Ein weiteres wichtiges Element von beziehungsrelevanter Mediation ist die Förderung von plurikulturellen Räumen. Dazu gehört z.B., sich in interkulturellen Begegnungen positiv einzubringen und Gefühle und verschiedene Weltsichten anderer Gruppenmitglieder anzuerkennen. Ebenso ist viel Feingefühl von der Lehrkraft dabei verlangt, wenn es um Mediation von Kommunikation in heiklen Situationen geht. Im Lehrwerk kann dies z.B. dadurch umgesetzt werden, dass zuerst Probleme identifiziert, die Konfliktsituationen nachgespielt und anschließend Beobachtungen und Meinungen in der Klasse ausgetauscht werden.
Plurilinguale und plurikulturelle Kompetenzen
Man kann sich die Frage stellen, ob plurilinguale und plurikulturelle Kompetenzen überhaupt unterrichtet werden müssen/können? Ganz wichtig ist es, Schritt für Schritt vorzugehen und plurilinguale Aktivitäten z.B. zuerst auf Lernplakaten und in Projekt-Präsentation zu integrieren und die Teilnehmenden eigene Erfolgsstrategien entwickeln zu lassen. Plurilinguales Verstehen setzt zunächst dabei an, das von Kultur zu Kultur sehr verschiedene Verständnis bestimmter (meist alltäglicher) Konzepte wie „Familie“ in der internationalen Lerngruppe zu besprechen. Auf einem plurilingualen Repertoire aufbauend, indem z.B. zwischen Sprachen aus dem eigenen Repertoire abgewechselt wird, werden Angehörigen einer anderen Kultur Merkmale der eigenen Kultur erklärt. Das Thema „Pünktlichkeit“ mit seinem sehr unterschiedlichen Verständnis in verschiedenen Kulturen wäre hier ein konkretes Unterrichtsbeispiel.
Kann man Mediation testen?
Wenn Mediationsaufgaben ein wichtiger Bestandteil des Unterrichts werden, dann stellt sich schnell die Frage, ob und wie man Mediation denn testen könnte. Bewertungskriterien sind entscheidend für die Entwicklung von Curricula und daher von wichtigem Einfluss. Während es an Gymnasien z.B. bereits Bewertungsraster für Sprachmittlung gibt (etwa zur Vorbereitung eines Schüleraustausches Informationen über bestimmte Gepflogenheiten im Heimatland zusammenfassen), so gibt es hier doch noch erhebliche Spielräume zur umfassenderen Einbindung von Sprachmittlung im Sinne des Begleitbandes.

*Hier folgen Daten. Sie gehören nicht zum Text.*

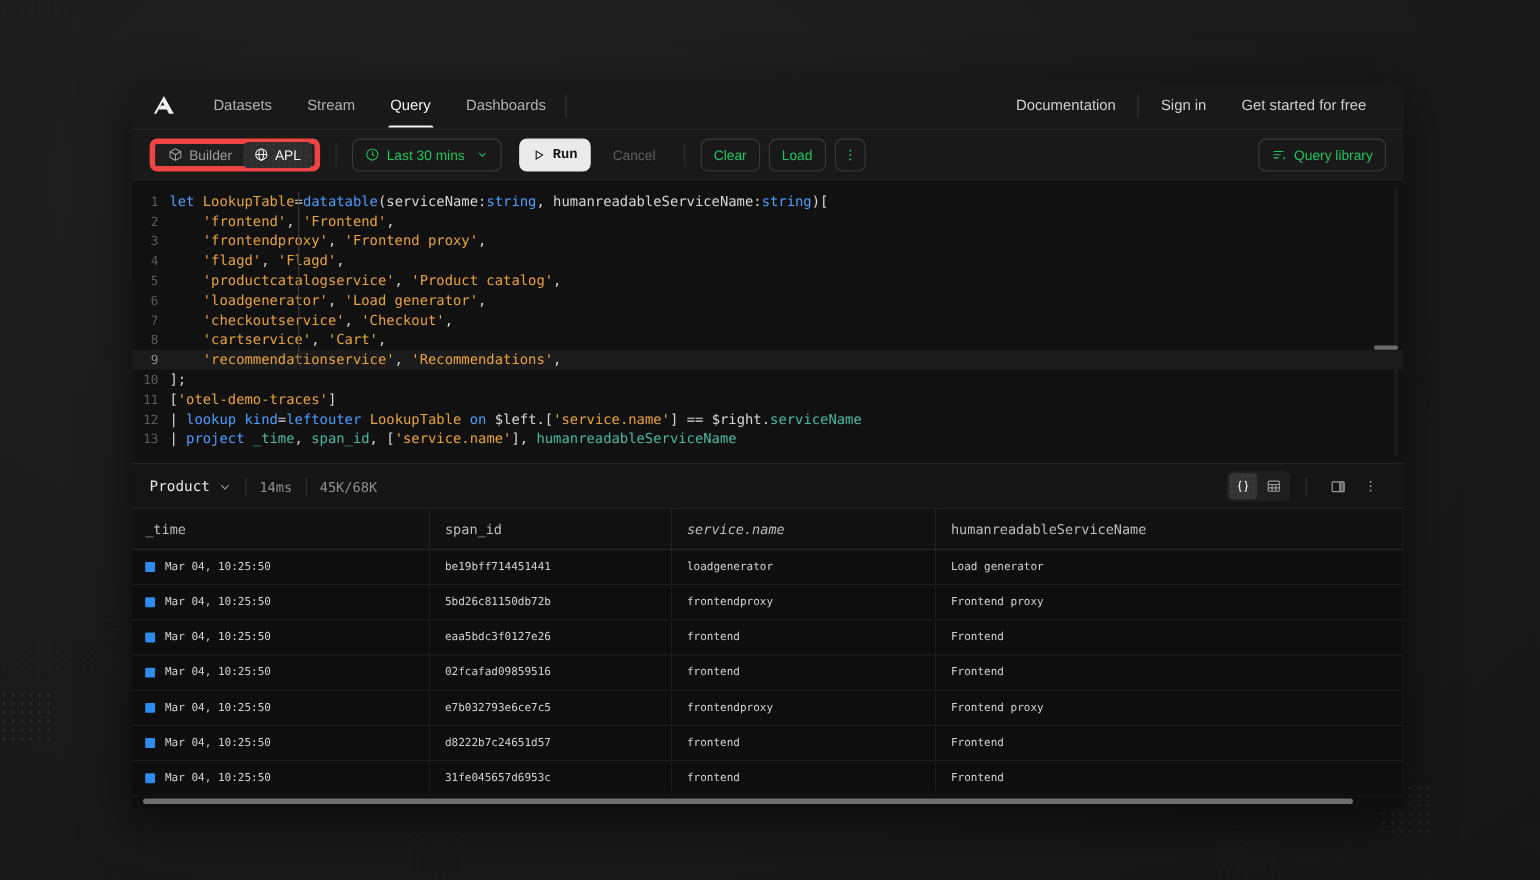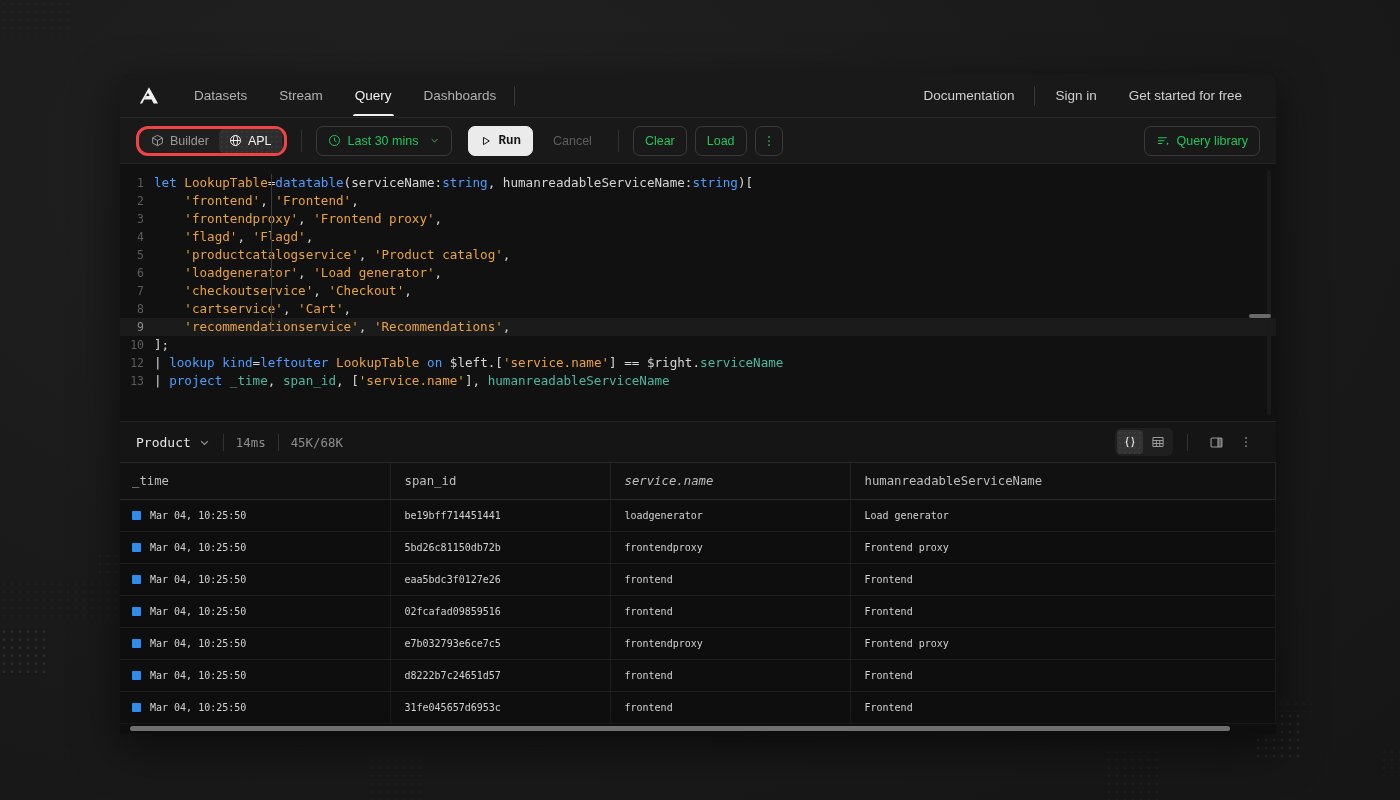--- a/index.html
+++ b/index.html
@@ -77,8 +77,8 @@
   .seg-group {
     display: flex; align-items: center;
     background: #1f1f1f;
-    border: 3px solid #ef4444;
-    border-radius: 12px;
+    border: 5px solid #ef4444;
+    border-radius: 7px;
     padding: 2px;
     height: 30px;
   }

Die Kann-Beschreibungen stammen ursprünglich aus der Pflegeausbildung und es ist bemerkenswert, dass beim „Occupational English Test (OET)“ für angehende Pflegekräfte neben linguistischen Kriterien auch solche zum Einsatz kommen, die sich auf Kommunikation im Krankenhaus beziehen. Diese kommen sowohl aus dem Feld der beziehungsrelevanten Mediation (z.B. Empathie zeigen) als auch der kognitiven Mediation (z.B. entdecken, welche weiteren Informationen Patienten brauchen).
Die Bedeutung von Kommunikation und Ausblick
Als wichtige Erkenntnis soll noch einmal betont werden, dass der Referenzrahmen nicht nur mit seiner Globalskala, sondern im Hinblick auf differenzierte Kompetenzprofile angewandt werden sollte. Das Ziel ist es nicht, im Sinne eines vertikalen Stufenaufstiegs mit sprachwissenschaftlicher Kompetenz linguistisch perfekte Sprecher auszubilden; es geht vielmehr darum, Vertrauen zu schaffen, auf dessen Basis Kommunikation funktioniert. Mit dem Begleitband hat die Kommunikationstheorie innerhalb des GER einen guten Platz gefunden. Das Konzept der Mediation mit seiner Integration plurilingualer und plurikultureller Elemente spielt eine zunehmend wichtige Rolle und wird uns sicher in zahlreichen DaF-Kontexten verstärkt begegnen.